A interreligiosidade das crenças, que alguns religiosos chamam hoje de afro-catolicismo, produziu até a presença mais marcante de uma etnia numa determinada igreja. “A Igreja dos 15 Mistérios era a preferida pelos jejes; a de Nossa Senhora dos Martírios, pelos ketu e a de Nossa Senhora do Rosário dos Pretos, pelos angolas”, aponta Sodré.



Por outro lado, a proximidade com os índios foi fundamental para o reconhecimento da flora local, um quesito indispensável para um aspecto da religião de matriz africana: a cura do corpo. “O conhecimento que eles foram absorvendo das ervas locais é uma herança indígena, se bem que também foram importadas da África diversas plantas indispensáveis ao culto”, diz Sodré.

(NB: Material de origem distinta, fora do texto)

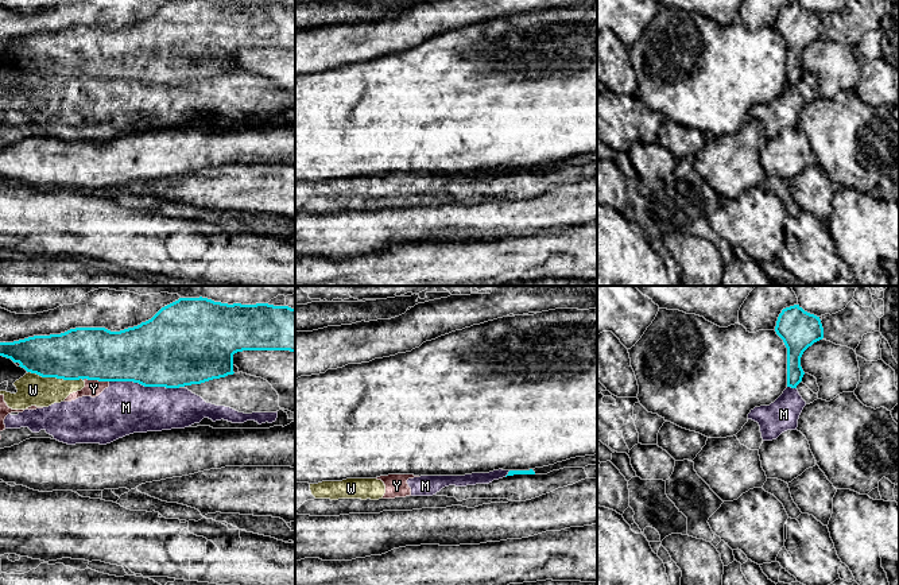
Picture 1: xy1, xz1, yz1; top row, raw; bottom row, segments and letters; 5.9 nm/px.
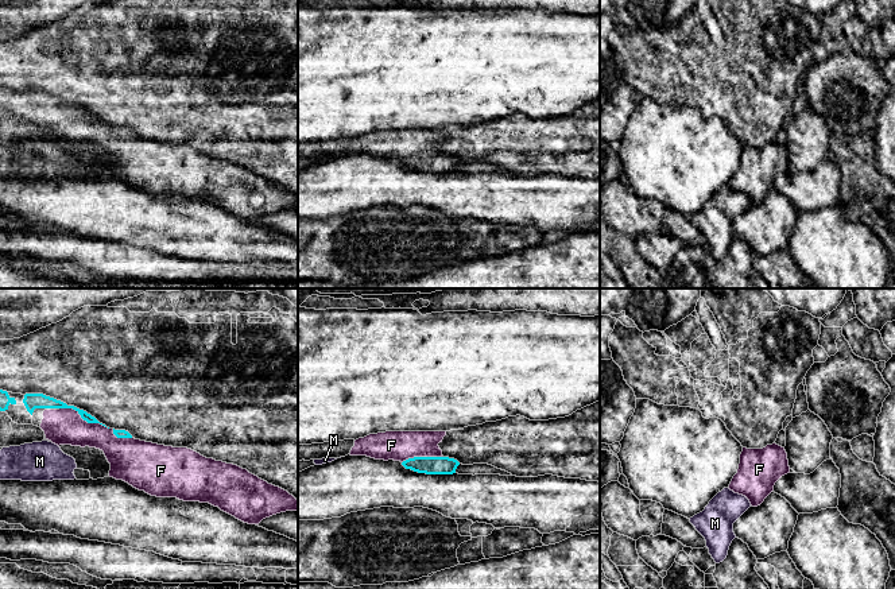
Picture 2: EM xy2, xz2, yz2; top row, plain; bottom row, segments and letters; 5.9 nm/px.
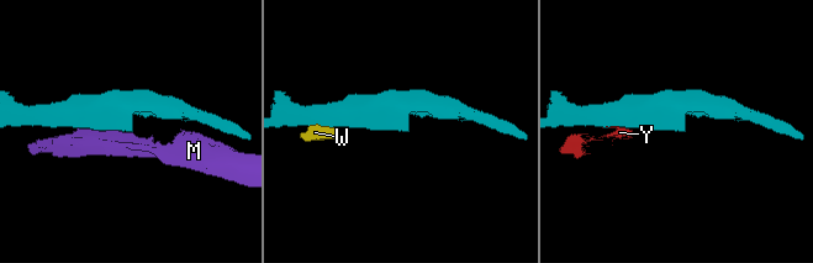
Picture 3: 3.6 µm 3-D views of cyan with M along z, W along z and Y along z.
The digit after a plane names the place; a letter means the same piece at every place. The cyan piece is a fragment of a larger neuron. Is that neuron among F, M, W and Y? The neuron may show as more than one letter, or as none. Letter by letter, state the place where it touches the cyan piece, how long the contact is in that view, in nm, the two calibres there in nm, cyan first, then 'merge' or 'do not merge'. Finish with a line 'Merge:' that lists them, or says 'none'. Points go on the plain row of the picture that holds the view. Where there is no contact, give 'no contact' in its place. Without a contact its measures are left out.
F: contact xy2 (84, 117); length 320 nm; calibres 80 and 220 nm; merge
M: contact xy1 (144, 84); length 420 nm; calibres 440 and 320 nm; do not merge
W: contact xy1 (55, 74); length 340 nm; calibres 300 and 190 nm; do not merge
Y: contact xy1 (96, 77); length 160 nm; calibres 320 and 100 nm; do not merge
Merge: F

A relação com as crenças não se esgotou na troca de conhecimentos sobre plantas. Há o chamado candomblé de caboclo, ou seja, a presença de divindades consideradas donas da terra, uma homenagem aos ancestrais indígenas. Eles tanto estão presentes nos terreiros de nação ketu, angola e jeje, como têm espaços próprios para o seu culto.



Uma outra aliança surpreendente é a firmada entre os rebeldes malês e os terreiros de origem jeje, afinal os primeiros professavam a fé islâmica. “É a solidariedade própria dos oprimidos. O candomblé jeje em Salvador tem muito de característica rebelde, até por conta dessa sua proximidade com os malês”, salienta Sodré.



Universo Multifacetado



O candomblé em Salvador é conhecido pela diversidade. Cada uma das três vertentes mais conhecidas tem grandes terreiros como marcos



CASA BRANCA – Com o nome sagrado de Ilê Axé Iyá Nassô Oká tem a sua história ligada à primeira metade do século XIX como marco da sistematização do candomblé. Por volta de 1850 seus fundadores migram para a Federação, como resultado da repressão imposta pelo governador Francisco Gonçalves Martins.



É considerado o centro de culto religioso de matriz africana mais antigo do Brasil, guardando uma rica tradição dos reinos de Oyó e Ketu. Foi o primeiro terreiro reconhecido como patrimônio pelo Instituto do Patrimônio Histórico e Artístico Nacional (Iphan) em 1984. Avenida Vasco da Gama, 463.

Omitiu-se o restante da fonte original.